As a rookie FBI agent in November 1963, Don Adams was assigned to investigate a possible threat against the president, nine days before the assassination. An informant had alerted authorities to a meeting at a national right wing convention, at which Joseph Milteer, a radical racist, had threatened the president. Later, in a recorded conversation, Milteer spoke of a plot to kill the president “from an office building with a high-powered rifle.” Days later the president was dead, and Adams was ordered to relocate Milteer and detain him for questioning. Fraught with guilt over his possible failure to prevent the tragedy, Adams searched desperately for five days. When he finally found and interrogated the man, his FBI boss inexplicably limited the interview to five innocuous questions, none of which led to any evidence, and Milteer was released.
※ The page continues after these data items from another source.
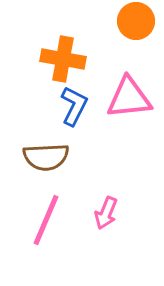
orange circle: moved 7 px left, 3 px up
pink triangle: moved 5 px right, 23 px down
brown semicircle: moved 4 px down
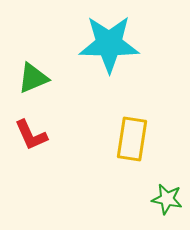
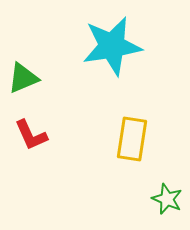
cyan star: moved 3 px right, 2 px down; rotated 10 degrees counterclockwise
green triangle: moved 10 px left
green star: rotated 12 degrees clockwise
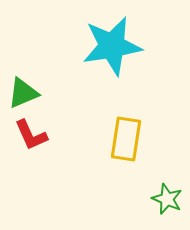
green triangle: moved 15 px down
yellow rectangle: moved 6 px left
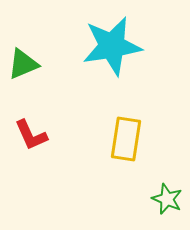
green triangle: moved 29 px up
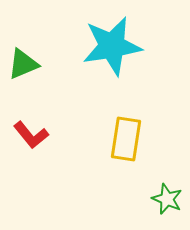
red L-shape: rotated 15 degrees counterclockwise
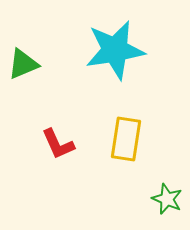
cyan star: moved 3 px right, 4 px down
red L-shape: moved 27 px right, 9 px down; rotated 15 degrees clockwise
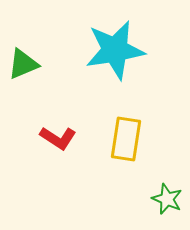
red L-shape: moved 6 px up; rotated 33 degrees counterclockwise
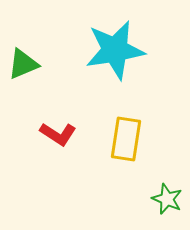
red L-shape: moved 4 px up
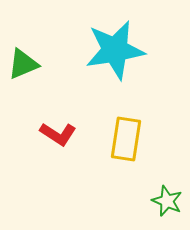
green star: moved 2 px down
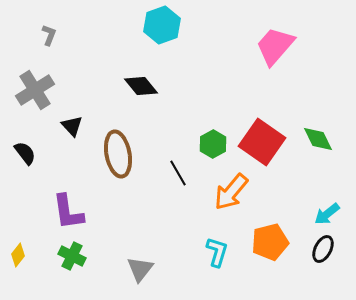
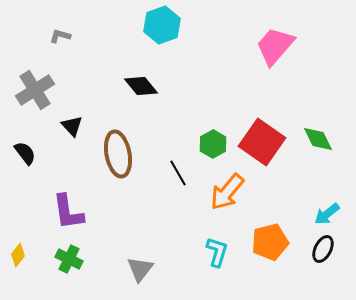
gray L-shape: moved 11 px right, 1 px down; rotated 95 degrees counterclockwise
orange arrow: moved 4 px left
green cross: moved 3 px left, 3 px down
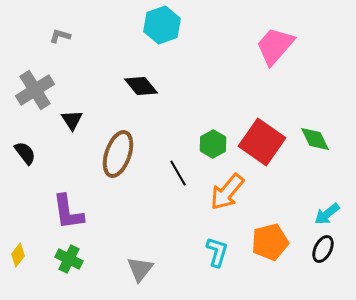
black triangle: moved 6 px up; rotated 10 degrees clockwise
green diamond: moved 3 px left
brown ellipse: rotated 30 degrees clockwise
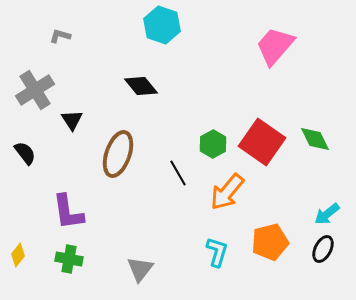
cyan hexagon: rotated 21 degrees counterclockwise
green cross: rotated 16 degrees counterclockwise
Unbeknownst to Adams, it had already become gospel that Milteer was in Georgia on Nov. 22, 1963, so further inquiries were unnecessary. In June of 1964 Adams was transferred to Dallas, joined the ongoing investigation, and was shown the grisly Zapruder film. When he disagreed with the official verdict that all shots had come from the rear, Adams was strongly advised to keep his comments to himself. Criticism was discouraged.
Years later, Adams saw a photograph of Milteer standing in the crowd along the presidential motorcade route in Dallas on Nov. 22nd, and began to question the official story. When he searched the National Archives for his original reports on Milteer, they were nowhere to be found. Why was a rookie assigned to this “top priority” case in the first place? Why was he even included in the perfunctory Dallas investigation, when it had already been decided that Oswald was the “lone” killer? After two decades of his own research and study, here is Don Adams’ testimony.
Don Adams, currently a security consultant, worked for twenty years as an FBI Special Agent. He has served as Chief of Police for Fairlawn, Ohio and served in the Army during the Korean War.